At SEER, we manage a few PPC campaigns for an online psychic business. We had noticed a spike in new paid member sign-ups over the weekends during the fall of 2013 and wanted to investigate a bit more for new ideas. Looking at our conversion data month-over-month by city, we saw that Las Vegas had made its way into our top ten cities. Based on that background data, we constructed a hypothesis that users were signing up for the services for betting advice. More importantly, we identified this as a new opportunity and audience that we had not invested much time in before. Here was our experiment:
Conveniently enough, the next big event on the betting schedule happened to be the Super Bowl. We developed keywords, ad copy and landing pages related to sports & psychic predictions. We launched on 1/22, just under two weeks before the big game.
A lot of traffic. And for our industry, a lot of cheap traffic. We also held very high positions above the results for very popular queries.
However, almost 99% of them bounced. Taking into consideration that their only option is to pay or leave, it was still a very high percentage. Even our more specific keywords like “psychic super bowl predictions 2014” had zero direct impact and a high bounce rate. One positive outcome would be that 92% of these visits were new, introducing our brand to a new audience as expected.
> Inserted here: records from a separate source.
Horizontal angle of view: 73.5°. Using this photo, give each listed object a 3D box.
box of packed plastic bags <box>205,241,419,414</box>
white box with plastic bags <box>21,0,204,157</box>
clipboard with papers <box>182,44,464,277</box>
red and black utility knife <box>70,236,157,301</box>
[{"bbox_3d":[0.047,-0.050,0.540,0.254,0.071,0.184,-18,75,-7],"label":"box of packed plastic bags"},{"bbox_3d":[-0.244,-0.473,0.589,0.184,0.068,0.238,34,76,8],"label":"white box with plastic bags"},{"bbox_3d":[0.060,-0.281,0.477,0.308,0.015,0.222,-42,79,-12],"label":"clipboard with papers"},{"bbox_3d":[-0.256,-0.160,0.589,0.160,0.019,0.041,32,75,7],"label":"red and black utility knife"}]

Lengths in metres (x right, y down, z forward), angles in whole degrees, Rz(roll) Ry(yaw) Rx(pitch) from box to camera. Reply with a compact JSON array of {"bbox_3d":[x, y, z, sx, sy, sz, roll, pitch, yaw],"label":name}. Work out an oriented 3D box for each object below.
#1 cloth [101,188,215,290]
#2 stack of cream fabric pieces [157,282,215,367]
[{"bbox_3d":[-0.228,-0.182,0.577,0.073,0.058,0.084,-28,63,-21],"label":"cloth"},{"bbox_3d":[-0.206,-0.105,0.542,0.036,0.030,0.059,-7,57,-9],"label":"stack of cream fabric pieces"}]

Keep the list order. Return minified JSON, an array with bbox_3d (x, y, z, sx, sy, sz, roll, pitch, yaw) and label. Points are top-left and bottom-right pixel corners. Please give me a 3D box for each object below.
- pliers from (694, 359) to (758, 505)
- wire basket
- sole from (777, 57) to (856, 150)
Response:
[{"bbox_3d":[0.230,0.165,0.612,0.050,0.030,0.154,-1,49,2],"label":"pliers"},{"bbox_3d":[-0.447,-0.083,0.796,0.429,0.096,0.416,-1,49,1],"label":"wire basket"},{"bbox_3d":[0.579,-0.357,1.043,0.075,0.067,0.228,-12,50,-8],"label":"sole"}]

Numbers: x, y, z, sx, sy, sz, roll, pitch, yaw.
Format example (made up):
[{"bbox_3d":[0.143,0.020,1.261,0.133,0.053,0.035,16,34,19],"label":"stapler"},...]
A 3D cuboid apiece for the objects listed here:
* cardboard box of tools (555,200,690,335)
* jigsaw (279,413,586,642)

The largest downside: zero conversions. We generated over 3,500 clicks from our ads and none resulted in a paid sign-up. (We did see some other on-site activity though like free member sign-ups.) Looking back this year from April1st, we haven’t seen any impact on other source s in GA’s multi-channel reports, likely indicating that the newly exposed audience was not initially interested. However, now we can remarket to these specific users and hopefully loop them back into the sales cycle.
Perhaps our strategy or premise weren’t sound. Would someone looking for Super Bowl predictions really be interested in paying for psychic services? Well, that was the point of this test. Maybe that’s the case, maybe it’s not. Maybe our landing page was too hard of a sell or not tailored enough toward the intent of our users. Either way, we did not hit our goal of generating new paid members.
Even though we didn’t achieve our desired goal, our team now had a ton of new ideas of how it might work for future initiatives. Could we have, instead of pushing users to sign up for a paid service, promote some relevant content to engage users with the brand and potentially share, like an infographic? Or even promote our free offering with the intention to later re-engage via remarketing or email campaigns? We never revealed who the psychics picked, even though there was a press release about it, instead attempting to push them to pay for it.
Moving forward, our team found this as another opportunity to integrate our divisions (SEO, PPC, Content, Analytics, etc.) and tailor our approach more holistically by promoting content rather than solely focusing on direct response. One thing’s for sure though, I wish a psychic would have predicted these results so we could have developed a new strategy from the start!